The common source of large objects is the filter block for a large SST. But my tests are leveled compaction with target_file_size_base=64M. This means that the size of an SST should be ~64M. With 64-byte rows and 2X compression there will be ~2M KV pairs in an SST. Assuming 10 bits/key for the bloom filter the filter block size should be ~2.5M (TODO: confirm my math here). And while putting an object of size 2.5M is going to evict some things from a 64M cache shard, it won't evict everything.

However with leveled compaction there can be intra-L0 compaction (input is from L0, output written to L0) which is used when the L0 has too many SSTs but L0->L1 compaction isn't possible (because L0->L1 is in progress or because the inputs from L1 are already busy with L1->L2 compaction jobs). When intra-L0 runs it can create SSTs in L0 that have a size up to max_compaction_bytes (25 * target_file_size_base) and in my case that is 1600MB. An SST that is 25X larger than 64M can have a filter block that is 25X larger than the 2.5M I estimated above (25 * 2.5M = 62.5M). And objects of size 62.5M will evict almost everything else in a cache shard.

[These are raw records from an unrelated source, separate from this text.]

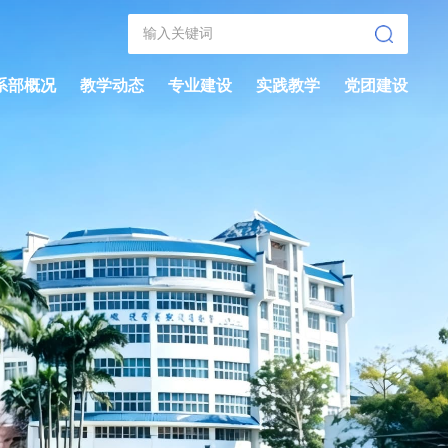
系部概况
教学动态
专业建设
实践教学
党团建设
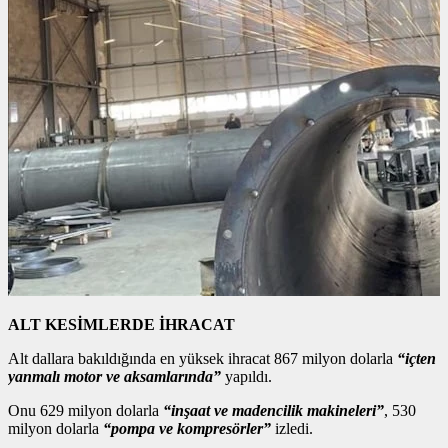
ALT KESİMLERDE İHRACAT
Alt dallara bakıldığında en yüksek ihracat 867 milyon dolarla
“içten
yanmalı motor ve aksamlarında”
yapıldı.
Onu 629 milyon dolarla
“inşaat ve madencilik makineleri”
, 530
milyon dolarla
“pompa ve kompresörler”
izledi.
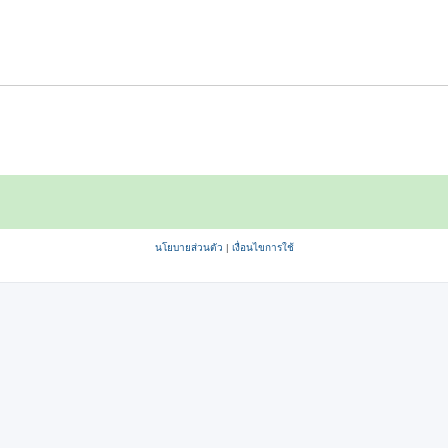
นโยบายส่วนตัว
|
เงื่อนไขการใช้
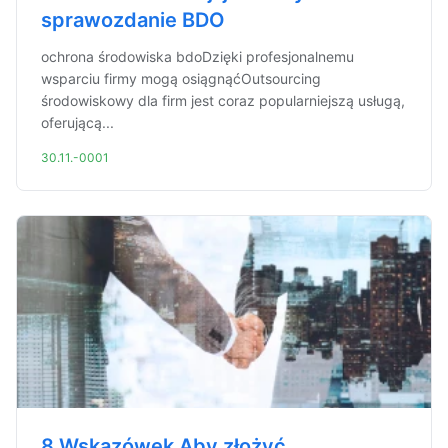
sprawozdanie BDO
ochrona środowiska bdoDzięki profesjonalnemu
wsparciu firmy mogą osiągnąćOutsourcing
środowiskowy dla firm jest coraz popularniejszą usługą,
oferującą...
30.11.-0001
8 Wskazówek Aby złożyć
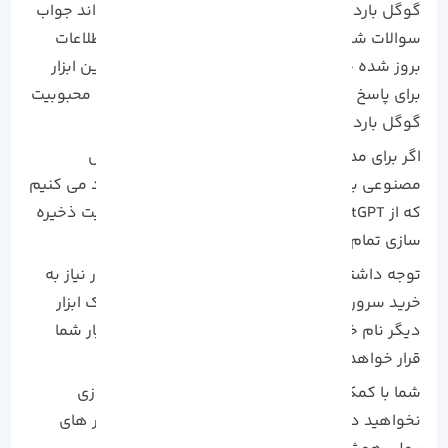
گوگل بارد به دلیل متصل بودن به اینترنت می تواند جواب
سوالات شما را با جستجو در آن و کمک گرفتن از اطلاعات
بروز شده جواب دهد. همچنین، صمیمیت بیشتر این ابزار
برای پاسخ دهی و استفاده از زبان طبیعی از دلایل محبوبیت
گوگل بارد می باشد.
اگر برای مدت زمان طولانی می خواهید که از هوش
مصنوعی برای تولید محتوا استفاده کنید، پیشنهاد می کنیم
که از ChatGPT استفاده کنید. چراکه این ابزار قابلیت ذخیره
سازی تمام چت های صورت گرفته را دارد.
توجه داشته باشید که برای استفاده از این دو ابزار نیاز به
خرید سرور مجازی خواهید داشت. در این بخش یک ابزار
دیگر نام خواهیم برد که به صورت رایگان در اختیار شما
قرار خواهد گرفت.
شما با کمک این ابزار دیگر نیاز به خرید شماره مجازی
نخواهید داشت و به راحتی می توانید به سایر ابزار های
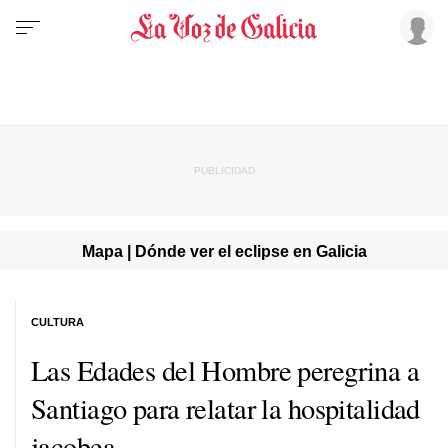
Mapa | Dónde ver el eclipse en Galicia
CULTURA
Las Edades del Hombre peregrina a
Santiago para relatar la hospitalidad
jacobea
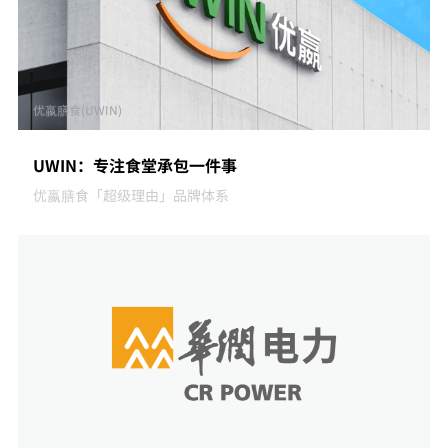
优嬴膳食(UWIN)
UWIN：专注食堂承包一件事
优嬴膳食「超级理由」品牌体系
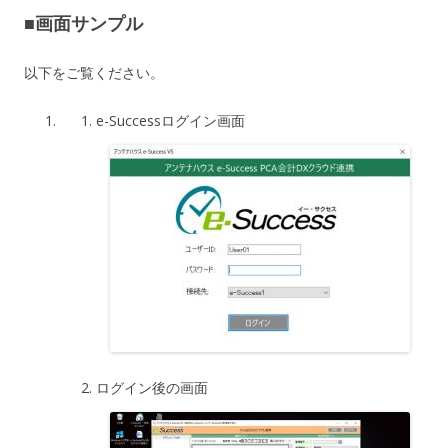
■画面サンプル
以下をご覧ください。
e-Successログイン画面
ログイン後の画面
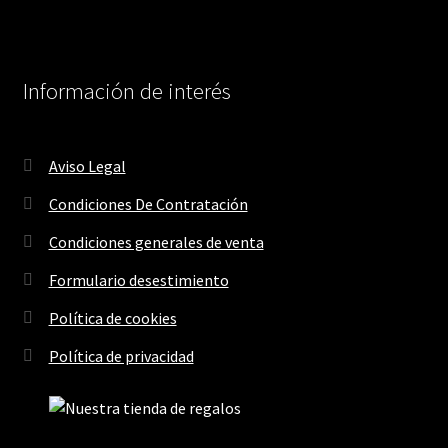
Información de interés
Aviso Legal
Condiciones De Contratación
Condiciones generales de venta
Formulario desestimiento
Política de cookies
Política de privacidad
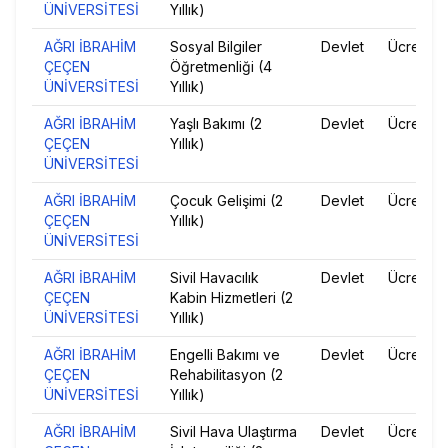
ÜNİVERSİTESİ
Yıllık)
AĞRI İBRAHİM
Sosyal Bilgiler
Devlet
Ücretsiz
ÇEÇEN
Öğretmenliği (4
ÜNİVERSİTESİ
Yıllık)
AĞRI İBRAHİM
Yaşlı Bakımı (2
Devlet
Ücretsiz
ÇEÇEN
Yıllık)
ÜNİVERSİTESİ
AĞRI İBRAHİM
Çocuk Gelişimi (2
Devlet
Ücretsiz
ÇEÇEN
Yıllık)
ÜNİVERSİTESİ
AĞRI İBRAHİM
Sivil Havacılık
Devlet
Ücretsiz
ÇEÇEN
Kabin Hizmetleri (2
ÜNİVERSİTESİ
Yıllık)
AĞRI İBRAHİM
Engelli Bakımı ve
Devlet
Ücretsiz
ÇEÇEN
Rehabilitasyon (2
ÜNİVERSİTESİ
Yıllık)
AĞRI İBRAHİM
Sivil Hava Ulaştırma
Devlet
Ücretsiz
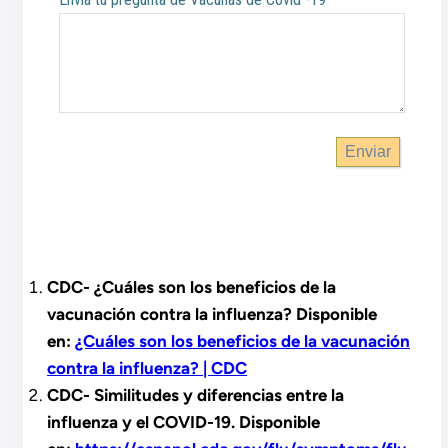
Enviar
CDC- ¿Cuáles son los beneficios de la
vacunación contra la influenza? Disponible
en:
¿Cuáles son los beneficios de la vacunación
contra la influenza? | CDC
CDC- Similitudes y diferencias entre la
influenza y el COVID-19. Disponible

Notes on intra-L0 compaction are here.

Is this true or truthy?

So far there is much speculation from me. I try to provide more proof here. While running the l.i1 benchmark step from the insert benchmark with delete-per-insert enabled to avoid growing the size of a table I measure the worst-case response time for an insert. The l.i1 benchmark step is explained here and does inserts + deletes for a table with a PK index and 3 secondary indexes.

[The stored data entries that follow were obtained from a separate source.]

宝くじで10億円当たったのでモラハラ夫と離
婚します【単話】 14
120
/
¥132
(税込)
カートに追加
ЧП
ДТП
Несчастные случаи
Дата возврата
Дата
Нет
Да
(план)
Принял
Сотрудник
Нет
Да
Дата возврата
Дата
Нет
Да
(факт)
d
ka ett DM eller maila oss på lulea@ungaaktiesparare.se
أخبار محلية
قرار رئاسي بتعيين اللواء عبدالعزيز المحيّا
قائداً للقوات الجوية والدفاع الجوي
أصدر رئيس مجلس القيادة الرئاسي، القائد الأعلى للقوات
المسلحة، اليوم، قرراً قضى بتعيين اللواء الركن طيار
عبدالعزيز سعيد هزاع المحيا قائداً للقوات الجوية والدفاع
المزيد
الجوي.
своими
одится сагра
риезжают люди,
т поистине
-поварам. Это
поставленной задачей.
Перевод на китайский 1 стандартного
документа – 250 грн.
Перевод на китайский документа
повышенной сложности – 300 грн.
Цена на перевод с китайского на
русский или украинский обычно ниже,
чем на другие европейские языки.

Here is one example of worst-case response time for inserts by LRU block cache size. There is a problem at 4GB which doesn't occur when the cache size is >= 8GB. The server has 256G of RAM, the database is cached by the OS but not by RocksDB and the benchmark uses 24 clients with 3 connections/client (1 is busy, the other 2 have think time).

cache   response
GB      time(s)
 4      23.7
 8       2.5
12       1.7
16       2.5
20       2.5
24       2.7
28       2.1
32       1.8

How do I debug this? First, I have some experience with this problem of large objects wiping the block cache. One thing I see is much worse worst-case response time for file reads from L0 versus larger levels -- see here. The worst case is between 380ms and 570ms for L0, between 33ms and 50ms for L3 (logical L1), between 4.4ms and 6.6ms for L4 (logical L2), between 22ms and 33ms for L5 (logical L3), and between 1.9ms and 2.9ms for L6 (logical L4). From the read response time distributions ~0.4% of all reads from L0 take at least 9.9ms. The response time distributions for levels larger than L0 are much better as are the distributions for L0 when the block cache is >= 8G -- see here for the L0 response time distribution when the block cache is 8G.

Other details:

  • From LOG files I see that the largest/slowest intra-L0 compaction jobs are similar between tests that use a 4G and 8G block cache.
  • From compaction IO stats I see a big change from 4G to 8G+ in the stats for compaction into L3 (the logical L1)
  • From counters I see a more than 10X difference in rocksdb.block.cache.filter.miss. It is 868,992 for the 4G block cache vs 74,818 for the 8G block cache.

How do you fix this?

If there were no intra-L0 compaction then there would be no too-large SSTs in the L0. But there is no option to disable intra-L0 compaction and a future blog post will show that perf suffers if you disable it (via a hacked version of MyRocks). In theory you can reduce the value of max_compaction_bytes to limit the max size of an L0 SST produced by intra-L0, but that will also impact L0->L1 compactions.

The best advice is:

  • Don't use a too small block cache but sometimes that cannot be avoided.
  • Manually set the number of cache shards to avoid shards that are too small. Alas, MyRocks does not allow this to be set and I filed a feature request to change that.